Question

Java Problem: Please answer both parts of the question fully:

(a). Write Java code for a method to test if a LinkedList<Long> has Long values that form a Fibonacci sequence from the beginning to the end and return true if it is and false otherwise. A sequence of values is Fibonnaci if every third value is equal to sum of the previous two. Eg., 3,4,7,11,18,29 is a Fibonacci sequence whereas 1,2,3,4 is not, because 2+3 is not equal to 4. Any sequence containing only two values is Fibonacci. If the list has <=1 value, then it is NOT Fibonacci. Make sure to test the code for correctness before submission and you don’t need to submit test results.

public boolean isFibonacci(LinkedList<Long> li) {

//

}
Estimate in big-oh notation the run-time complexity of the method as a function of the size of the list n.

(b). Write Java code for extending the ArrayList<E> class of java.util.* to ExtArraayList<E> that includes the following one method:

public boolean equals(ExtArrayList<E> eal)

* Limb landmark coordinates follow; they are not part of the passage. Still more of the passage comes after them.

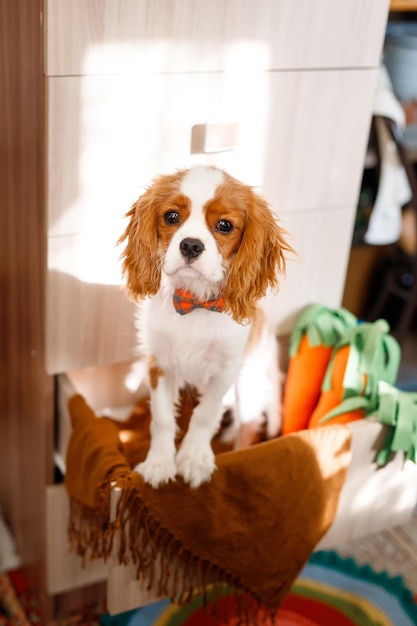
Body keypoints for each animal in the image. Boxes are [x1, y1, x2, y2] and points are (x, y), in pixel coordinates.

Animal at [118, 166, 290, 488]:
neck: (194, 302)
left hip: (248, 383)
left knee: (249, 425)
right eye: (172, 217)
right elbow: (162, 418)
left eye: (224, 225)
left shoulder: (226, 370)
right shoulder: (160, 363)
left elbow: (205, 414)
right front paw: (159, 463)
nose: (190, 245)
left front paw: (194, 459)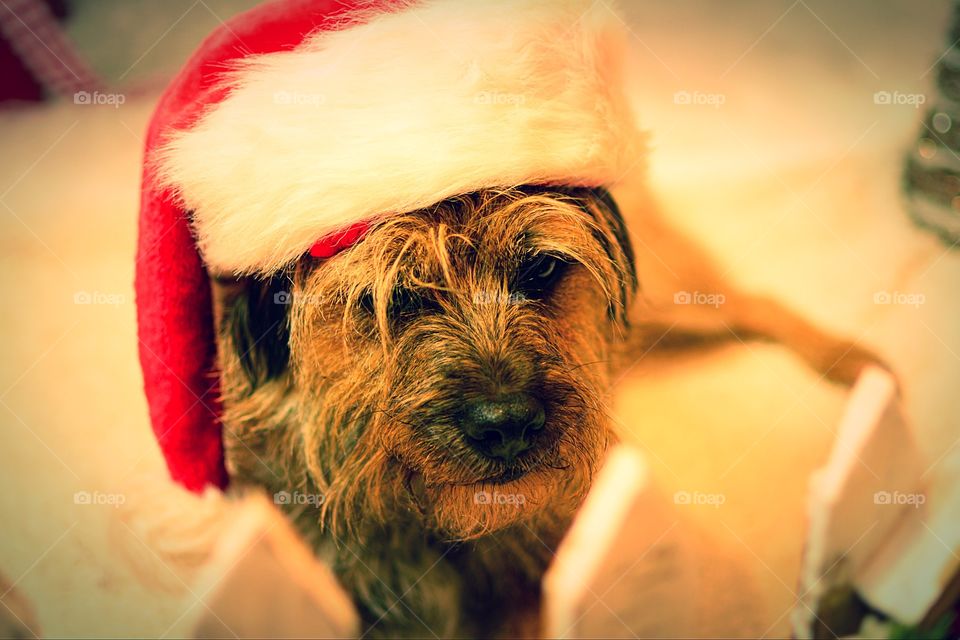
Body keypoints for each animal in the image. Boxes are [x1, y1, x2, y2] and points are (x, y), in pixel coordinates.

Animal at [208, 182, 876, 636]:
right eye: (396, 297)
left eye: (542, 268)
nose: (507, 425)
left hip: (669, 298)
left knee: (754, 301)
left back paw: (855, 362)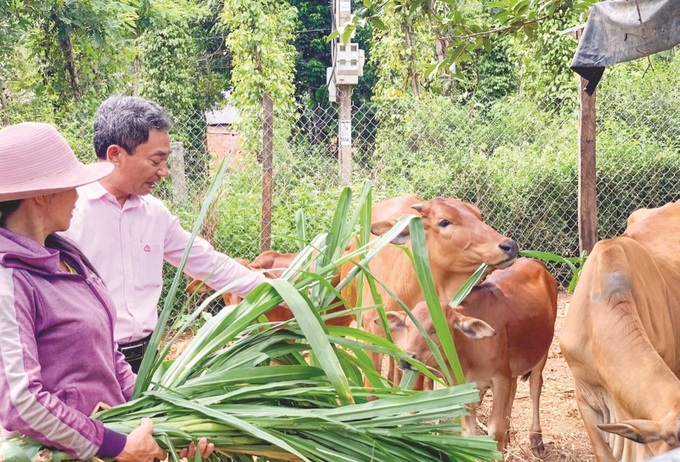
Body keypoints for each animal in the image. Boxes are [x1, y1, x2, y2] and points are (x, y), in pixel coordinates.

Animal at [388, 256, 556, 454]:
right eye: (407, 326)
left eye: (437, 329)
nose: (406, 359)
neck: (468, 354)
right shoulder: (467, 387)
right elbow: (469, 433)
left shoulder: (500, 379)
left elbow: (495, 429)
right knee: (515, 387)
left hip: (541, 353)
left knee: (535, 386)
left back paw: (536, 439)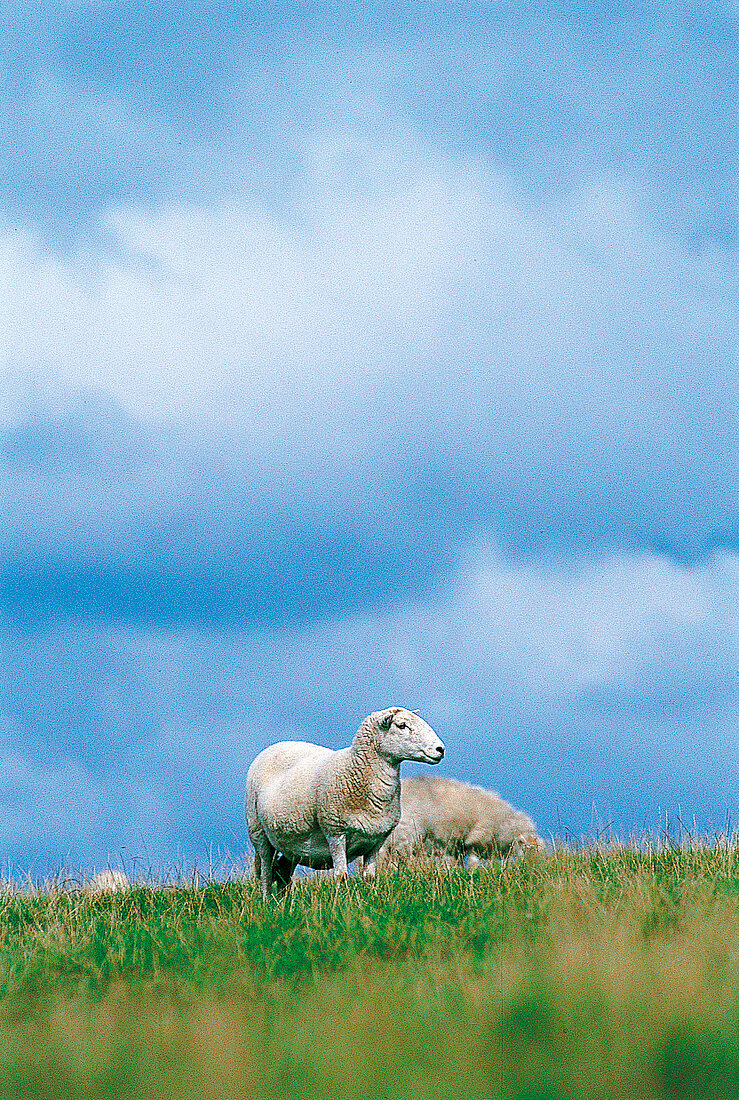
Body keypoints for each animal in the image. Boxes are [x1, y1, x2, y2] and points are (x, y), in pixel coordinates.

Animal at [246, 708, 444, 897]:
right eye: (402, 725)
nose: (440, 749)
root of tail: (277, 745)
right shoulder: (335, 831)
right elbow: (341, 875)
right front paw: (342, 901)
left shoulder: (377, 839)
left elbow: (370, 877)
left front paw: (372, 899)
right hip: (258, 831)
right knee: (266, 872)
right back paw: (267, 901)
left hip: (293, 842)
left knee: (282, 871)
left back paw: (284, 903)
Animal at [376, 774, 543, 866]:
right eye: (529, 849)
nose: (536, 867)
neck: (506, 824)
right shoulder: (476, 839)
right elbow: (474, 862)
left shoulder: (456, 847)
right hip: (407, 835)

// returns true if the values in this list is the same as in eal. For instance, if E is Integer and this has {2,1,3,1,6} and eal has {1,2,3,1,6} then you should return true. If eal has {1,2,3,6}, you should return false. Clearly the size of each should be the same but obviously there is more to it than that. You can assume the existence of equals()method for testing equality of E. Do not use specific types like String or Integer. Estimate the run-time complexity of the methods assuming the size of the list is n.

Answer 1

(a)

/* method to test if a LinkedList<Long> has Long values that form a Fibonacci sequence from the beginning to the end and return true if it is and false otherwise.*/

public boolean isFibonacci(LinkedList<Long> li) {

       // check if size is atleast 2   

if(li.size() >= 2)

             {

                    // get the first 2 values of the linked list

                    long f1 = li.get(0);

                    long f2 = li.get(1);

                    /* loop over the linked list, starting from index 2

                    and check if this element is sum of the previous 2, if not return false, else assign 2^nd element to 1^st element and assign the current element to 2^nd element*/

                    for(int i=2;i<li.size();i++)

                    {

                           if(li.get(i) != (f2+f1))

                                 return false;

                           f1= f2;

                           f2 = li.get(i);

                    }

                   

                    return true;

             }

            

             return false;

}

//end of method

The time complexity of the method is O(n) since the for loop runs for a maximum of n times, where n is the size of the linked list. The worst time complexity will be of O(n).

(b)

public class ExtArrayList<E> extends ArrayList<E> {

             

       // returns true if the values in this list is the same as in eal

public boolean equals(ExtArrayList<E> eal)

       {

             // check if size is same

             if(size() == eal.size())

             {

                    int count1, count2;

                    // loop over the calling ArrayList

                    for(int i=0;i<size();i++)

                    {

                           count1 = 0;

                           count2 = 0;

             // loop to count the number of times ith element occurs in this list

                           for(int j=0;j<size();j++)

                                 if(get(i).equals(get(j)))

                                        count1++;

       // loop to count the number of times ith element occurs in this passed list

                           for(int j=0;j<eal.size();j++)

                                 if(get(i).equals(eal.get(j)))

                                        count2++;

       // check if both counts are same or not, if not then return false              

                           if(count1 != count2)

                                 return false;

                    }

                   

                    return true;

             }

            

             return false; // if size is not the same

       }

}

The time complexity of the method is O(n²) because the outer loop runs n times, where n is the size of the list and to count the number of times each element occurs in both lists, the for loop runs n times. So the inner loop also runs for n times giving the complexity of O(n²)